What Does This Say About School?

A few months ago we looked at the implications of that belief kids have about adulthood–that the most defining thing about it is that you don’t have to go to school anymore. In one sense, this is revealing about how we, as adults, portray adulthood through our behavior. Our kids don’t see us learning, they don’t see us seeking out or studying things, and so they rightly assume that education and school are the same thing. A thing that inevitably ends at some point before your early twenties, if not earlier.

But the other, far more serious, part of this perspective is what it says about school. While school isn’t exactly supposed to be fun, it is sad that we make it such a grind, such an obligation, such a nightmare in some cases. That most kids think the best thing they can do when they get older is to get as far away from school as possible, as soon as possible, is a scorching indictment. Indeed, one parent recently explained that the blessing of the pandemic was that their daughter got to do eighth grade–an unusually cruel year for many kids–from home, away from the misery of the classroom, and the schoolyard, and the cafeteria.

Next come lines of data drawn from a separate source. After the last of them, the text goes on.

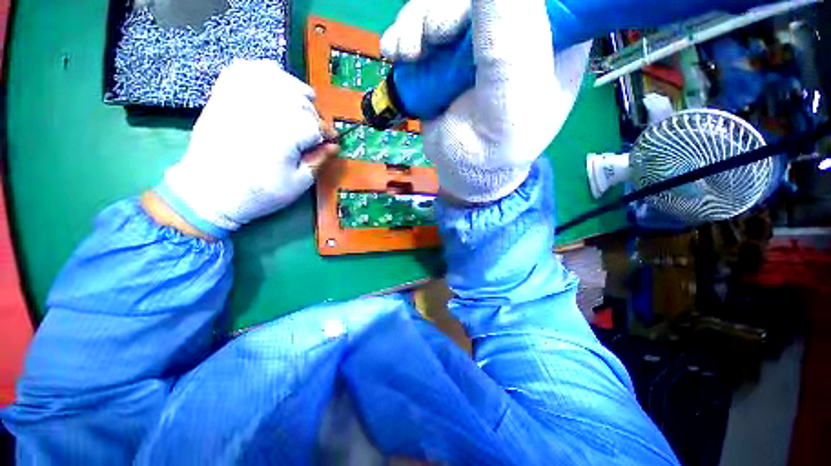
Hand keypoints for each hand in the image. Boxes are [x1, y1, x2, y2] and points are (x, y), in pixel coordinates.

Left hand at [154, 60, 338, 237]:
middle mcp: (266, 110)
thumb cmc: (259, 193)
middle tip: (314, 132)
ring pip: (279, 80)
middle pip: (302, 102)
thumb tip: (334, 146)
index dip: (328, 134)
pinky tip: (272, 83)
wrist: (209, 192)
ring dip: (296, 90)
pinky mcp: (225, 95)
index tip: (331, 142)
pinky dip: (263, 71)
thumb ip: (319, 160)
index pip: (317, 125)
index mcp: (286, 134)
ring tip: (301, 102)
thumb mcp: (298, 183)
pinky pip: (247, 70)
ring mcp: (242, 98)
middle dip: (314, 116)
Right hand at [382, 0, 590, 202]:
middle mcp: (518, 28)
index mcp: (551, 35)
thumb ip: (507, 37)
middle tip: (429, 42)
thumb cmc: (498, 147)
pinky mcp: (448, 53)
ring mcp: (478, 38)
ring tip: (407, 54)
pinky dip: (405, 35)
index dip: (496, 3)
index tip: (465, 24)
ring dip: (416, 24)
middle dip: (443, 13)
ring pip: (442, 5)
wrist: (466, 170)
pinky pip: (423, 25)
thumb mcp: (512, 97)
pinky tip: (397, 54)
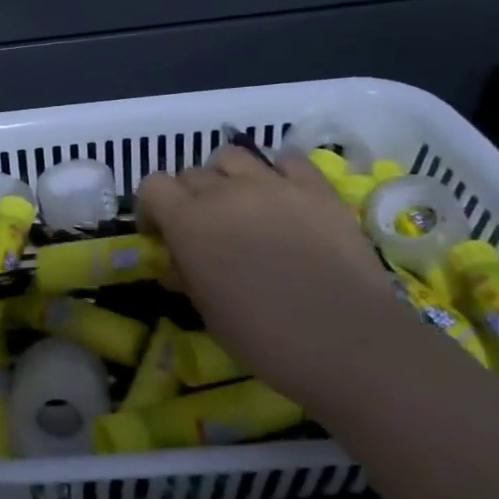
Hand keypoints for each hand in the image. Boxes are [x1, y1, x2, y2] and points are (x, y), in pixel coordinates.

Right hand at [137, 145, 403, 401]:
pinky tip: (285, 197)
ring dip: (229, 177)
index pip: (152, 186)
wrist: (346, 341)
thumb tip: (178, 263)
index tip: (161, 233)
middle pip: (192, 173)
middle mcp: (224, 191)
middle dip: (190, 197)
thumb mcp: (207, 312)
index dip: (152, 207)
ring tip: (243, 204)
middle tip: (206, 229)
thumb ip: (186, 276)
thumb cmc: (263, 337)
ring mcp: (272, 184)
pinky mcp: (316, 187)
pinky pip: (288, 160)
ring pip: (234, 156)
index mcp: (188, 221)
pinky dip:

This is not our kids’ fault. It’s our fault. It’s all our faults. That school, or skole in Latin, is the root word of ‘leisure’, and yet has drifted so far in modern times from that concept is a tragedy for which we are all to blame.

It’d be one thing if schools were tough but effective, if they were a crucible for the real world, for real life. But we all know that’s not true either. School has somehow become a factory for disaffection and incuriosity. It has made learning not fun, and childhood a chore. And it has sent our kids sprinting toward adulthood without the tools they need to reach their full potential.